Reputation: 519
In Objective-C, how to write a singleton with ARC? In ARC, it is not allowed to overwrite the release, autorelease, retain, retainCount methods, how to avoid a object to be released? I know without ARC, a classic singleton would like below:
@interface SingletonObject
+ (SingletonObject*)sharedObject;
@end
SingletonObject *sharedObj;
@implementation SingletonObject
+ (id)allocWithZone:(NSZone *)zone
{
if (sharedObj == nil) {
//So the code [[SingletonObject alloc] init] is equal with [SingletonObject sharedObject]

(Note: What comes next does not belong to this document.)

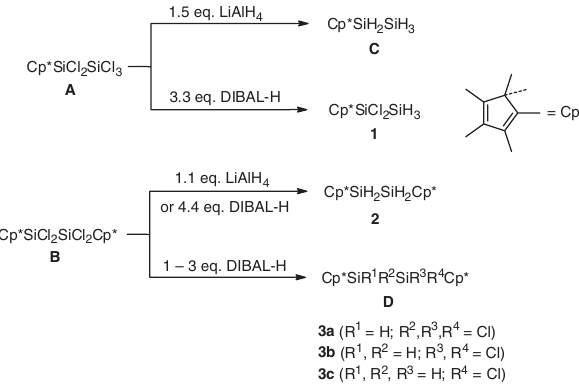
Scheme 1: Reaction of Cp*-substituted disilanes with diisobutylalu- minum hydride (DIBAL-H) and LiAlH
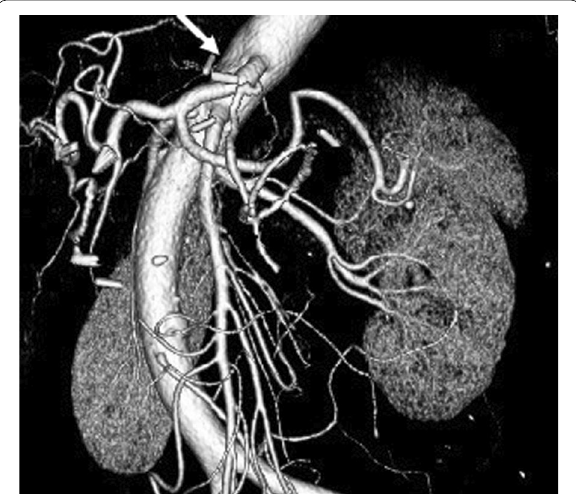
Fig. 4: 3-D CT angiography was performed about 2 months after the operation, and it was confirmed that the stenosis of the celiac artery due to MALS had been resolved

sharedObj = [super allocWithZone:zone];
}
return sharedObj;
}
+ (void)initialize
{
if (self == [SingletonObject class]) {
sharedObj = [[SingletonObject alloc] init];
}
}
+ (SingletonObject*)sharedObject
{
return sharedObj;
}
- (id)retain
{
return self;
}
- (unsigned)retainCount
{
return UINT_MAX; //denotes an object that cannot be released
}
- (oneway void)release
{
//do nothing
}
- (id)autorelease
{
return self;
}
- (id)init {
self = [super init];
if (self) {
//...
}
return self;
}
@end
Is it safe to just remove the retain, retainCount, release, autorelease methods? Thanks!
Upvotes: 1
Views: 762
Reputation: 162712
You only need one method to implement a class that supports the singleton pattern:
+ (instancetype)sharedInstance
{
static id _sharedInstance = nil;
static dispatch_once_t onceToken;
dispatch_once(&onceToken, ^{
_sharedInstance = [[self alloc] init];
});
return _sharedInstance;
}
Copy/paste that into any class and it'll have a shared instance. Any code beyond that is just added complexity that really isn't necessary. I'll sometimes add:
- (void)dealloc
{
*(char*)0x42 = 'b';
// no super, ARC all the way
}
That'll cause a very specific crash if my shared instance is ever deallocated due to a bug. (Yes, hex 0x42 is not 42, but it leaves a nice 0x000000042 in a register in the crash log, making it immediately identifiable what happened.)
Upvotes: 8
Reputation: 28242
Yes.
-sharedObject
should be +sharedObject
, though (class method). Just make sure you always use that.